Pub Date: July 10th, 2012
ISBN: 978-0-374-17649-5
Publisher: Farrar, Straus and Giroux

Meticulously researched biography about three extraordinary but underappreciated women who, as they memorialized themselves, also “colluded in [creating their] own invisibility.”

The subjects of the book are the complicated, interconnected lives of New York intellectual Esther Murphy, playwright and celebrity admirer Mercedes de Acosta and fashion editor Madge Garland.

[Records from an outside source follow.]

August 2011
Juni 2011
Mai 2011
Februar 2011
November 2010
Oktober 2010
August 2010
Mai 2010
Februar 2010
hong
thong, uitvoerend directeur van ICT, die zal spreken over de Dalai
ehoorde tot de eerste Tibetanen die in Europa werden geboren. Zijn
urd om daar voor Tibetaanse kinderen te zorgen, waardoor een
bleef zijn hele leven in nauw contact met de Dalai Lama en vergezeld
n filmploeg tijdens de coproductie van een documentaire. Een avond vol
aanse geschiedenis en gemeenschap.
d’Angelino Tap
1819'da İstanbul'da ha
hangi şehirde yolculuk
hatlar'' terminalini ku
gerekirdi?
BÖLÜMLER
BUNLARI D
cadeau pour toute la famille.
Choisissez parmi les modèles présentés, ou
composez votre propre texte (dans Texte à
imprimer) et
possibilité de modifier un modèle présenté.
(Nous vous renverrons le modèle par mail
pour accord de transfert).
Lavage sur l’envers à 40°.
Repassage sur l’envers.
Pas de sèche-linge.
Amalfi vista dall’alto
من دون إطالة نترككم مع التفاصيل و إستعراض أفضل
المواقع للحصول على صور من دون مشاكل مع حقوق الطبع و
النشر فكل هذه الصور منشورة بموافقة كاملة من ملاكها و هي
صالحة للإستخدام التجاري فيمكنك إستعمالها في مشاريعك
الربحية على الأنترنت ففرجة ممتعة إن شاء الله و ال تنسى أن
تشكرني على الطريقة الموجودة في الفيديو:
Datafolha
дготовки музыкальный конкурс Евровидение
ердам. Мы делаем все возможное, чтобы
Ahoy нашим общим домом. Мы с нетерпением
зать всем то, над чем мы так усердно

Murphy was a brilliant, charismatic woman who dazzled everyone with her “extravagant verbal style.” Despite the minor successes she experienced with her essays and reviews, she was unable to finish any of the books she was contracted to write. Cohen (English/Wesleyan Univ.) hypothesizes that Murphy was a performer whose “need for an audience was so great that she could not isolate herself to write” the texts that would have earned her greater recognition. By contrast, de Acosta actively attached herself emotionally, and sometimes sexually, to some of the greatest performers of her time, including Isadora Duncan, Marlene Dietrich and Greta Garbo. But in the process of obsessively collecting memorabilia related to these women, she effectively erased her own life. Like de Acosta, Garland, an editor at British Vogue, also immersed herself in the world of women. A closeted lesbian who led a double sexual life to protect her social position, Garland “played a defining role in almost every aspect of the fashion industry in England in the interwar and postwar years.” Yet because she took interest in the ephemeral (fashion) and because she never trumpeted her achievements, she left no lasting memorial to her accomplishments. Murphy's life was an apparent monument to failure, de Acosta's to the irrational and Garland's to the trivial. As Cohen shows, however, each woman succeeded in problematizing the concept of modern celebrity.

Ambitious, erudite and only occasionally pedantic.